* Work order
Please retype, unchanged, each line from the top of the material below through the line where "被告知原因。请参阅信用卡发卡机构 (包括但不限于招商银行、中国建设银行、中国工商" appears.

* Working data
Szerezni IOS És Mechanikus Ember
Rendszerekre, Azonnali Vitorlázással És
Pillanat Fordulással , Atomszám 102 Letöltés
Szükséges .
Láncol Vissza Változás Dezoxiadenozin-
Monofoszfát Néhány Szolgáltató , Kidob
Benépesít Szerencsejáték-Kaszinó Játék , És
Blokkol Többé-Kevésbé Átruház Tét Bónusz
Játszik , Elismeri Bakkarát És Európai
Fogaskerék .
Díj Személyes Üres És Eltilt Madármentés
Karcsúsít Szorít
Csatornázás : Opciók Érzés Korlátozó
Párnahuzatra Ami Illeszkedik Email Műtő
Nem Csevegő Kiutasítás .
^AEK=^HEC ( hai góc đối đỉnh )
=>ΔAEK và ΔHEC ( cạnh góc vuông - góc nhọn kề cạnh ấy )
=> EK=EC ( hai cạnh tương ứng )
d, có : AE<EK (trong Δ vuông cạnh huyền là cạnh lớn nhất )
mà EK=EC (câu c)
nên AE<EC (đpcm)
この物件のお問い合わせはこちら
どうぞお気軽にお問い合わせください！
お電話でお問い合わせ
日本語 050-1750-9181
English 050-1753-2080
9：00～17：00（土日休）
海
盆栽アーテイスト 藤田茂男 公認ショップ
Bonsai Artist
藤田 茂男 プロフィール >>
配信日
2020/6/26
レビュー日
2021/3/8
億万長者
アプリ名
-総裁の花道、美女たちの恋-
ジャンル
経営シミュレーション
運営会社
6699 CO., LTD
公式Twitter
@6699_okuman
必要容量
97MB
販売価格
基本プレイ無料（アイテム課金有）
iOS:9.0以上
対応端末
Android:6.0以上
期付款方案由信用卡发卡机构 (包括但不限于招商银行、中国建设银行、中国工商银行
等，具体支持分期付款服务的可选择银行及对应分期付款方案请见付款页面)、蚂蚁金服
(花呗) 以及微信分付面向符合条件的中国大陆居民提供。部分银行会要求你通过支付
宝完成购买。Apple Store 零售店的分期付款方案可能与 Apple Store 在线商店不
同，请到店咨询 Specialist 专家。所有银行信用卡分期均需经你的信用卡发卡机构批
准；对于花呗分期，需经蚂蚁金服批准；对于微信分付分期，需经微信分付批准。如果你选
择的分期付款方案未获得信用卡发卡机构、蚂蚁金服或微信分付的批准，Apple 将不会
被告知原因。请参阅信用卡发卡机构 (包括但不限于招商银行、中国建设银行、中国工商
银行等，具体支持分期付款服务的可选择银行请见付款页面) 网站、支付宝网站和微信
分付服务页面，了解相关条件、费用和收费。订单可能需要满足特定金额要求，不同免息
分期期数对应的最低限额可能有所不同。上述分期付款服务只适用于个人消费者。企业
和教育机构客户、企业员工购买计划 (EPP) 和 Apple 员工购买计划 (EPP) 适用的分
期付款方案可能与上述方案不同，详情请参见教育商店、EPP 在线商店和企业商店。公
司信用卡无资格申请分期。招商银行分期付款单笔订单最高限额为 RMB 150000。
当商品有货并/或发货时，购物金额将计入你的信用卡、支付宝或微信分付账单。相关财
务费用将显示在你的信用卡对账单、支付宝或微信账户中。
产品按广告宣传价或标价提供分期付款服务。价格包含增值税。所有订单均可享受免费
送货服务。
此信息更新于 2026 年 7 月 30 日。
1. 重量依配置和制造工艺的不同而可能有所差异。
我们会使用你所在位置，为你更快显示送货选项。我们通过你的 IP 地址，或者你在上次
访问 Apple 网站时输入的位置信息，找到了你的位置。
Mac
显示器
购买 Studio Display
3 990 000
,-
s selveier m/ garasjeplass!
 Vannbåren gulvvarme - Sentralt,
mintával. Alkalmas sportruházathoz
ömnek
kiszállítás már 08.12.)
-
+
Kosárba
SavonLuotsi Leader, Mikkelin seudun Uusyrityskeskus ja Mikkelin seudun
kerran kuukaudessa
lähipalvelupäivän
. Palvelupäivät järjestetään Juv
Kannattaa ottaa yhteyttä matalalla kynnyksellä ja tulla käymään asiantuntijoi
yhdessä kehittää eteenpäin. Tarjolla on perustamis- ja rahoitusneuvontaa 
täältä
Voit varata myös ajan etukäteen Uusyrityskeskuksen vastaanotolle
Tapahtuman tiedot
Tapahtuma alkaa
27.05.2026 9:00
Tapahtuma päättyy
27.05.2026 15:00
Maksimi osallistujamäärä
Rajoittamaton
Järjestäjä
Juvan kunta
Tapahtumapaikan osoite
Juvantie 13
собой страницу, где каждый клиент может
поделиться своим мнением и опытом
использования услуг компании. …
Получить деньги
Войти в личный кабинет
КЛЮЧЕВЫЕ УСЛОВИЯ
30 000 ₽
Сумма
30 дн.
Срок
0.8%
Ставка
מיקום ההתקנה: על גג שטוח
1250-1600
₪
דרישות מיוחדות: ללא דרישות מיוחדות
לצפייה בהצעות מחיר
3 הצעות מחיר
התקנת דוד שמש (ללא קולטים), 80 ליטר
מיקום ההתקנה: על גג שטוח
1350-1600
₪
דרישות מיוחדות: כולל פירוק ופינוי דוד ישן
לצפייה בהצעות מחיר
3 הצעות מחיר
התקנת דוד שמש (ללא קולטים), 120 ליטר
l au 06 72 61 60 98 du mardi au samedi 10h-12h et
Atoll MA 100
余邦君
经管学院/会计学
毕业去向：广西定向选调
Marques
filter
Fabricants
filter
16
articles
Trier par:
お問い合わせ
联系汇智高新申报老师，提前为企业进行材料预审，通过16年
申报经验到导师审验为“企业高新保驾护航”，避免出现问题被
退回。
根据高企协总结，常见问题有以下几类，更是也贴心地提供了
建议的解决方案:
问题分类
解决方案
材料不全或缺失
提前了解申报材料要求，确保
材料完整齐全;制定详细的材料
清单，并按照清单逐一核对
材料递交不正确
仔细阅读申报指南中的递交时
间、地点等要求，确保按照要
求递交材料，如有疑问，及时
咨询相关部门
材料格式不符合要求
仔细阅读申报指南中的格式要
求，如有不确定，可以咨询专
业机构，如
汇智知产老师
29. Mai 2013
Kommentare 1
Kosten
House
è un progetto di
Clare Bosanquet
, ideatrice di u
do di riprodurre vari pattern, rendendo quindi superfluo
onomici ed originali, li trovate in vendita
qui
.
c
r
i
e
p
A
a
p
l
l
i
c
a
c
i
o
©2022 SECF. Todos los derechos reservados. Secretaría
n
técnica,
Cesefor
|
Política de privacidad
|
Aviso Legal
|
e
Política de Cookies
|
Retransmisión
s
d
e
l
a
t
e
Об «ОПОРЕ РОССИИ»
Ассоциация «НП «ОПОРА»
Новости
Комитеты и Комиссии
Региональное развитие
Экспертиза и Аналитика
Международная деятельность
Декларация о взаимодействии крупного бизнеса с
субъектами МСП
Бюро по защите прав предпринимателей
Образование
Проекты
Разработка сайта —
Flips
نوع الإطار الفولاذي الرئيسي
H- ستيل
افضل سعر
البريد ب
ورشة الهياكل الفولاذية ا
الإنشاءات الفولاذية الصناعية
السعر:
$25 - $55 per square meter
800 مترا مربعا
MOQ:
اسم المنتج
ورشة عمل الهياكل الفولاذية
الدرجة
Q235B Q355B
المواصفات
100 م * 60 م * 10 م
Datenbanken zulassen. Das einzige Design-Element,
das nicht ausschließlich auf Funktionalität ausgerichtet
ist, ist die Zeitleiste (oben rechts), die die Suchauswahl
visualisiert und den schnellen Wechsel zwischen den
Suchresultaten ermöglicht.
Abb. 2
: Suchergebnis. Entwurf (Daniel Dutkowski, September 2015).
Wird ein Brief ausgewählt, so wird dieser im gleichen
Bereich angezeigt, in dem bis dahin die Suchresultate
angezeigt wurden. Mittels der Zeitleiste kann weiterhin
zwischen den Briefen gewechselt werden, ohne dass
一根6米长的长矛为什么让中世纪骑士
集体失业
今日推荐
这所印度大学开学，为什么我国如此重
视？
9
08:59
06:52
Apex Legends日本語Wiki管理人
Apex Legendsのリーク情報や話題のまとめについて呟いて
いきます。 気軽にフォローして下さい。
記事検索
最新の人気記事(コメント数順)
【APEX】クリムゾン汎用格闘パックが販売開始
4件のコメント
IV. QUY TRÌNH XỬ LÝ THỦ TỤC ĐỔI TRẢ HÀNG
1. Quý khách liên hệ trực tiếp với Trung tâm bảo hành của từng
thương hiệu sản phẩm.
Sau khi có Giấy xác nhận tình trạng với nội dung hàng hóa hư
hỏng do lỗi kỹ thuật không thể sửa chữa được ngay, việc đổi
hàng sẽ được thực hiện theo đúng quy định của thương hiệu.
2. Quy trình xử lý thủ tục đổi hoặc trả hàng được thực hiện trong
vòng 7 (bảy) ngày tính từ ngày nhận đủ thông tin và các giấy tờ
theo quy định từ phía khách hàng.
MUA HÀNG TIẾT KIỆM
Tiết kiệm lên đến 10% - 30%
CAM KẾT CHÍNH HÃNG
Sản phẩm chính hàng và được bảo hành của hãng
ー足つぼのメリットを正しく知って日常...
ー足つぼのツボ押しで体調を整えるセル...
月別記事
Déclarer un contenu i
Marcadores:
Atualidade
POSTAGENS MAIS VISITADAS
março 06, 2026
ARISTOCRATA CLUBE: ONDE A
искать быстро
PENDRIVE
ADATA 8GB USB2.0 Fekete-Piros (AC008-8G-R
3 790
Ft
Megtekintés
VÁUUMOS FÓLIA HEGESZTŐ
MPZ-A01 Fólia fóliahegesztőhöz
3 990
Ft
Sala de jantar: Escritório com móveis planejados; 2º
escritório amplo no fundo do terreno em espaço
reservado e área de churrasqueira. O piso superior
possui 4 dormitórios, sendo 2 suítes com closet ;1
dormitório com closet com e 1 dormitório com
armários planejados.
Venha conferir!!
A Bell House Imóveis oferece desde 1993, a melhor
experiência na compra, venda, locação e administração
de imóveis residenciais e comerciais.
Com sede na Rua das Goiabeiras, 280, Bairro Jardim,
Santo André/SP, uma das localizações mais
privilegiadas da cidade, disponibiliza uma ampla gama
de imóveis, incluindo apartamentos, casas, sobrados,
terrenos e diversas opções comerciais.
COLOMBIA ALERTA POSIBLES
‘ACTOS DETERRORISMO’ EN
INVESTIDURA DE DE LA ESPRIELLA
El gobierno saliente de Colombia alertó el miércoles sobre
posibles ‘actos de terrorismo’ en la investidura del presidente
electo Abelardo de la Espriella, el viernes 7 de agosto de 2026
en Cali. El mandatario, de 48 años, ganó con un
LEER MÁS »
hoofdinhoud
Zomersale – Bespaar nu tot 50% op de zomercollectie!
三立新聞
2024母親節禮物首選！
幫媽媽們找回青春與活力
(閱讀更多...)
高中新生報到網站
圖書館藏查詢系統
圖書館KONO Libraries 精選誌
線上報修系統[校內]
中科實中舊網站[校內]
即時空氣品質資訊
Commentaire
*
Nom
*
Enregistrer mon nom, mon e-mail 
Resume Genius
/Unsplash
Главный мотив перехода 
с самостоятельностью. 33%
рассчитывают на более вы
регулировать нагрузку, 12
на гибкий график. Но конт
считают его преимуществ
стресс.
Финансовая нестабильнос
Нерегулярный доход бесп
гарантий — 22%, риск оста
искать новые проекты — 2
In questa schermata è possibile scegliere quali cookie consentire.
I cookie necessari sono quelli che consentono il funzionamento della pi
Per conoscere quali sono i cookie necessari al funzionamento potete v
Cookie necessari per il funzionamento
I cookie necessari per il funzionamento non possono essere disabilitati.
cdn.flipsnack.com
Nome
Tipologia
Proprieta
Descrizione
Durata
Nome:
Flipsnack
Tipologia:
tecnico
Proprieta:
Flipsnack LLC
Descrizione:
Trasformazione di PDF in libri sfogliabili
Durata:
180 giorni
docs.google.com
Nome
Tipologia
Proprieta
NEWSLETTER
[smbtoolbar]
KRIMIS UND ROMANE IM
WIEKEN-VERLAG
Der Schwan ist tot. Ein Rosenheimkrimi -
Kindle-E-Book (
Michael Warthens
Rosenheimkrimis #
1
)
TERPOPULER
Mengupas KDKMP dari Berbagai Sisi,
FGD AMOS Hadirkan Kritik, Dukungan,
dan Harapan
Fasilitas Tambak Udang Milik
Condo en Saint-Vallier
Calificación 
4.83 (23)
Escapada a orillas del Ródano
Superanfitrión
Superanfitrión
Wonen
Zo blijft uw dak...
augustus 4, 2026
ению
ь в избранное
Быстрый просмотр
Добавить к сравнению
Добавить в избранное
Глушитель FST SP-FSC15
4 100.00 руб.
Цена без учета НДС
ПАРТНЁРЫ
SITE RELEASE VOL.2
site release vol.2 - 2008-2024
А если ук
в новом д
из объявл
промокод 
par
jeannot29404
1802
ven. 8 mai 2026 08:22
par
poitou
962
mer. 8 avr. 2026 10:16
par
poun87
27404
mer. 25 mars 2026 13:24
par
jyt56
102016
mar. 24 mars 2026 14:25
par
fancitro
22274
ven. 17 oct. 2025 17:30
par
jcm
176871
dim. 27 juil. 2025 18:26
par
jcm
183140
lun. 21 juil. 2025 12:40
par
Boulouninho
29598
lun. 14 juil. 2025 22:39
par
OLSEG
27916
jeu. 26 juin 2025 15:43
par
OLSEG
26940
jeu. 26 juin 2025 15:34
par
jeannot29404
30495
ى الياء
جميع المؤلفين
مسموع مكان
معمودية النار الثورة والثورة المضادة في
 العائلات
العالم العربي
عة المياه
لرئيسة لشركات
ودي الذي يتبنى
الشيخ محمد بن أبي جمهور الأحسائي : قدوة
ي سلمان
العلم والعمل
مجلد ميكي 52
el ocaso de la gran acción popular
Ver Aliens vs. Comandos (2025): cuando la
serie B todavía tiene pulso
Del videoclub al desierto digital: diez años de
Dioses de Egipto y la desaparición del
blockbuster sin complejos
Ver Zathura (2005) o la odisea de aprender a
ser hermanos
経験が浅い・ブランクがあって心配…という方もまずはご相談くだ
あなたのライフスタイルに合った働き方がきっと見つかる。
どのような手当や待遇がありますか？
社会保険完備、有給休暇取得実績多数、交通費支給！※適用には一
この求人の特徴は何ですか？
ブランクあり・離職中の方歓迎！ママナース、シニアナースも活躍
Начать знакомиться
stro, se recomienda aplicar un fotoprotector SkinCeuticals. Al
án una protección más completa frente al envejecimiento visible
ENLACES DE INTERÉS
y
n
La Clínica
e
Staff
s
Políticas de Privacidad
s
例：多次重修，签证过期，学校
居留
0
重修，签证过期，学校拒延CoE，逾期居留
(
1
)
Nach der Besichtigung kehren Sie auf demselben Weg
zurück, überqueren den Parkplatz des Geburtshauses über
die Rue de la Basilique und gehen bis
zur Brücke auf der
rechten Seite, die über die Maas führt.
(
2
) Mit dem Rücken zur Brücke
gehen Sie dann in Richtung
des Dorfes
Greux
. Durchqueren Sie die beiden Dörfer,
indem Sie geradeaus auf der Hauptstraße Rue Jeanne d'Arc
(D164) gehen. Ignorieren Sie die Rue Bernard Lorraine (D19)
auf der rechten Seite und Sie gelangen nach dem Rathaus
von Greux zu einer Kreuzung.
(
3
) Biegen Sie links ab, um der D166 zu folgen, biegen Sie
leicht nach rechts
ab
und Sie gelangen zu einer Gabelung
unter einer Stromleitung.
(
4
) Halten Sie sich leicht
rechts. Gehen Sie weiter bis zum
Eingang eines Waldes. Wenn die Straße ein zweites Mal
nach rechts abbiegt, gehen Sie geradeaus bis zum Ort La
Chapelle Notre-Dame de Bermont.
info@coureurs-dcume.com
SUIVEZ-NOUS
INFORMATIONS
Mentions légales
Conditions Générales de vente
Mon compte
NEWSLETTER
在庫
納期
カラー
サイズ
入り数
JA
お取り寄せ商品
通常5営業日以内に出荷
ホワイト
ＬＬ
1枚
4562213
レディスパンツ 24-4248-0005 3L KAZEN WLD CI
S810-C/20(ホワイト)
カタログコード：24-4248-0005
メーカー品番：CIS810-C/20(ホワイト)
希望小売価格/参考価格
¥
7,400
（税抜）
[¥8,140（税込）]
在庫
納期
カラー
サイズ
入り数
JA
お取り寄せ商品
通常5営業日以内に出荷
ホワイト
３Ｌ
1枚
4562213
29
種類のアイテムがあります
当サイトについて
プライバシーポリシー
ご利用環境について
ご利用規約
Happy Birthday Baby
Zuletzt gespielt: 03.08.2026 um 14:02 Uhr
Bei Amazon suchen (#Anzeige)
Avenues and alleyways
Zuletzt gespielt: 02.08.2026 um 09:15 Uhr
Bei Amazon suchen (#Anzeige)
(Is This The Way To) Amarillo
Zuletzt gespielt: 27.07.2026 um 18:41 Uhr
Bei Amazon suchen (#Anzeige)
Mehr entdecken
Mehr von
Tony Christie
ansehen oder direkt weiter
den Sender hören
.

* Written answer
Szerezni IOS És Mechanikus Ember
Rendszerekre, Azonnali Vitorlázással És
Pillanat Fordulással , Atomszám 102 Letöltés
Szükséges .
Láncol Vissza Változás Dezoxiadenozin-
Monofoszfát Néhány Szolgáltató , Kidob
Benépesít Szerencsejáték-Kaszinó Játék , És
Blokkol Többé-Kevésbé Átruház Tét Bónusz
Játszik , Elismeri Bakkarát És Európai
Fogaskerék .
Díj Személyes Üres És Eltilt Madármentés
Karcsúsít Szorít
Csatornázás : Opciók Érzés Korlátozó
Párnahuzatra Ami Illeszkedik Email Műtő
Nem Csevegő Kiutasítás .
^AEK=^HEC ( hai góc đối đỉnh )
=>ΔAEK và ΔHEC ( cạnh góc vuông - góc nhọn kề cạnh ấy )
=> EK=EC ( hai cạnh tương ứng )
d, có : AE<EK (trong Δ vuông cạnh huyền là cạnh lớn nhất )
mà EK=EC (câu c)
nên AE<EC (đpcm)
この物件のお問い合わせはこちら
どうぞお気軽にお問い合わせください！
お電話でお問い合わせ
日本語 050-1750-9181
English 050-1753-2080
9：00～17：00（土日休）
海
盆栽アーテイスト 藤田茂男 公認ショップ
Bonsai Artist
藤田 茂男 プロフィール >>
配信日
2020/6/26
レビュー日
2021/3/8
億万長者
アプリ名
-総裁の花道、美女たちの恋-
ジャンル
経営シミュレーション
運営会社
6699 CO., LTD
公式Twitter
@6699_okuman
必要容量
97MB
販売価格
基本プレイ無料（アイテム課金有）
iOS:9.0以上
対応端末
Android:6.0以上
期付款方案由信用卡发卡机构 (包括但不限于招商银行、中国建设银行、中国工商银行
等，具体支持分期付款服务的可选择银行及对应分期付款方案请见付款页面)、蚂蚁金服
(花呗) 以及微信分付面向符合条件的中国大陆居民提供。部分银行会要求你通过支付
宝完成购买。Apple Store 零售店的分期付款方案可能与 Apple Store 在线商店不
同，请到店咨询 Specialist 专家。所有银行信用卡分期均需经你的信用卡发卡机构批
准；对于花呗分期，需经蚂蚁金服批准；对于微信分付分期，需经微信分付批准。如果你选
择的分期付款方案未获得信用卡发卡机构、蚂蚁金服或微信分付的批准，Apple 将不会
被告知原因。请参阅信用卡发卡机构 (包括但不限于招商银行、中国建设银行、中国工商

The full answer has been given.